Ne pas lui reconnaître cette évolution, c’est lui refuser ce que l’on accorde pourtant à tant d’autres élus. C’est nier sa capacité à apprendre, à convaincre et à faire bouger les lignes. Cette victoire n’est pas seulement celle d’un parti ou d’une coalition circonstancielle. Elle est aussi celle d’un député qui a démontré qu’il pouvait contribuer concrètement à modifier le cours des choses.
Haroun Bouazzi a déjà annoncé son retrait de la politique active. Je sais que plusieurs le regretteront. Le Québec perdra une voix singulière, passionnée et profondément engagée dans les débats de son époque. Mais les militants ne disparaissent jamais vraiment. Ils changent simplement de terrain. Qui sait si Haroun Bouazzi n’a pas encore quelques chapitres à écrire dans la vie publique québécoise. Cela étant dit, pour un député que certains persistent à juger inassimilable, cette séquence politique devrait les inviter à un sérieux réexamen.
Ce qui s’est joué autour de ce projet de constitution dépasse d’ailleurs largement sa personne. Dès le départ, les critiques sont venues de toutes parts. Les partis d’opposition ont multiplié les objections. Les syndicats ont exprimé leurs inquiétudes. Les Premières Nations ont dénoncé l’absence d’une reconnaissance à la hauteur de leur statut et de leurs droits. Plusieurs organismes ont également soulevé des préoccupations concernant certains droits fondamentaux.
La mobilisation qui s’est construite contre ce projet était remarquable par sa diversité. On y retrouvait les Premières Nations, la Fédération des femmes du Québec, le Barreau du Québec, la Ligue des droits et libertés, des universitaires, des artistes, des militants et des intellectuels comme Roméo Bouchard et Christian Lapointe. Tous ne partageaient pas la même vision du Québec. Beaucoup étaient même en désaccord sur de nombreuses questions. Pourtant, ils se retrouvaient autour d’un principe simple.
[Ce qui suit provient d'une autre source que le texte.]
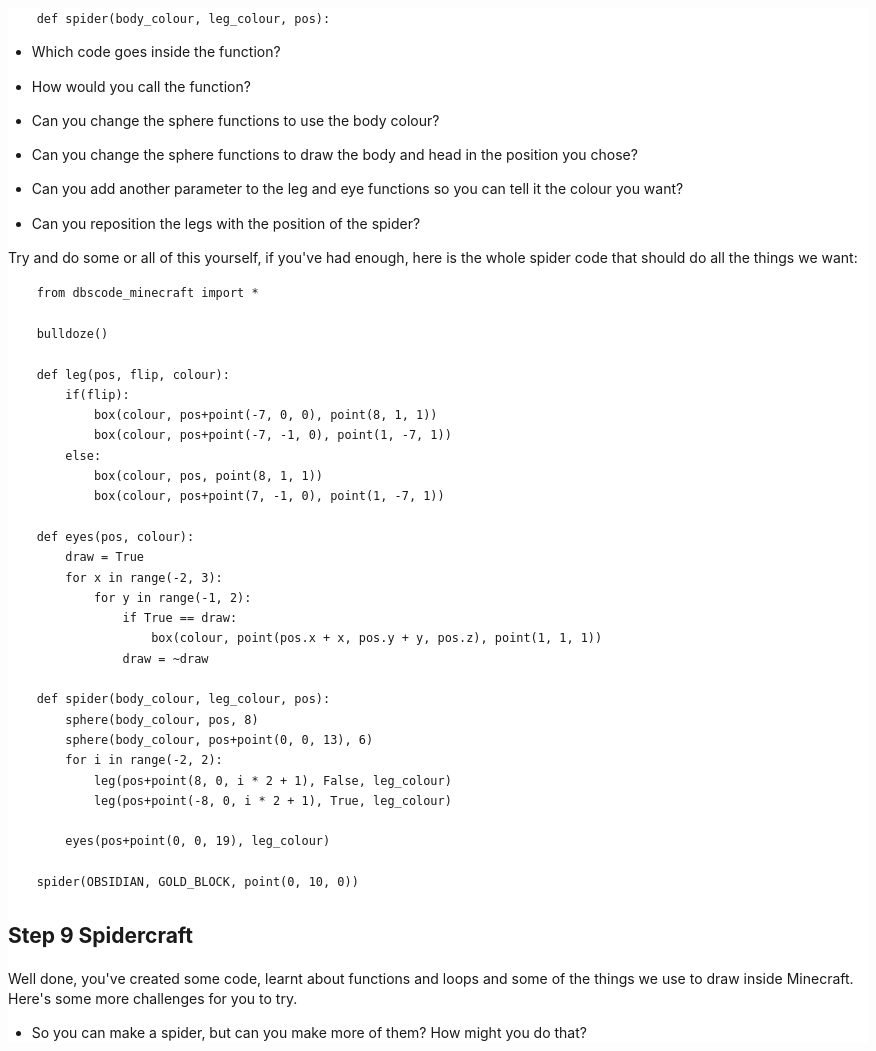 		def spider(body_colour, leg_colour, pos):

* Which code goes inside the function?

* How would you call the function?

* Can you change the sphere functions to use the body colour?

* Can you change the sphere functions to draw the body and head in the position
you chose?

* Can you add another parameter to the leg and eye functions so you can
tell it the colour you want?

* Can you reposition the legs with the position of the spider?

Try and do some or all of this yourself, if you've had enough, here is the whole 
spider code that should do all the things we want:

		from dbscode_minecraft import *

		bulldoze()

		def leg(pos, flip, colour):
			if(flip):
				box(colour, pos+point(-7, 0, 0), point(8, 1, 1))
				box(colour, pos+point(-7, -1, 0), point(1, -7, 1))
			else:
				box(colour, pos, point(8, 1, 1))
				box(colour, pos+point(7, -1, 0), point(1, -7, 1))

		def eyes(pos, colour):
			draw = True
			for x in range(-2, 3):
				for y in range(-1, 2):
					if True == draw:
						box(colour, point(pos.x + x, pos.y + y, pos.z), point(1, 1, 1))
					draw = ~draw

		def spider(body_colour, leg_colour, pos):
			sphere(body_colour, pos, 8)
			sphere(body_colour, pos+point(0, 0, 13), 6) 
			for i in range(-2, 2):
				leg(pos+point(8, 0, i * 2 + 1), False, leg_colour)
				leg(pos+point(-8, 0, i * 2 + 1), True, leg_colour)

			eyes(pos+point(0, 0, 19), leg_colour)
			
		spider(OBSIDIAN, GOLD_BLOCK, point(0, 10, 0))


## Step 9 Spidercraft

Well done, you've created some code, learnt about functions and loops and some of
the things we use to draw inside Minecraft.  Here's some more challenges for
you to try.

* So you can make a spider, but can you make more of them?  How might you do that?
Une constitution ne peut être écrite par un seul gouvernement pour ensuite être présentée à la société comme un fait accompli.
C’est probablement là la véritable leçon de cette histoire. La démocratie ne se résume pas au pouvoir de la majorité. Elle repose aussi sur la capacité d’une société civile à se lever lorsque les enjeux fondamentaux sont en cause. Cette fois-ci, elle l’a fait. Et elle a été entendue.
Alors oui, pendant qu’à Rabat les amateurs de football avaient les yeux rivés sur la pelouse où s’affrontaient le Mexique et l’Afrique du Sud, un autre match se jouait à des milliers de kilomètres de là. Un match moins bruyant, moins spectaculaire, mais autrement plus important pour l’avenir des institutions québécoises. Et lorsque le coup de sifflet final a retenti, ce n’est pas un homme qui avait gagné contre un autre.
C’est l’idée même de la démocratie, au Québec, qui a marqué un but.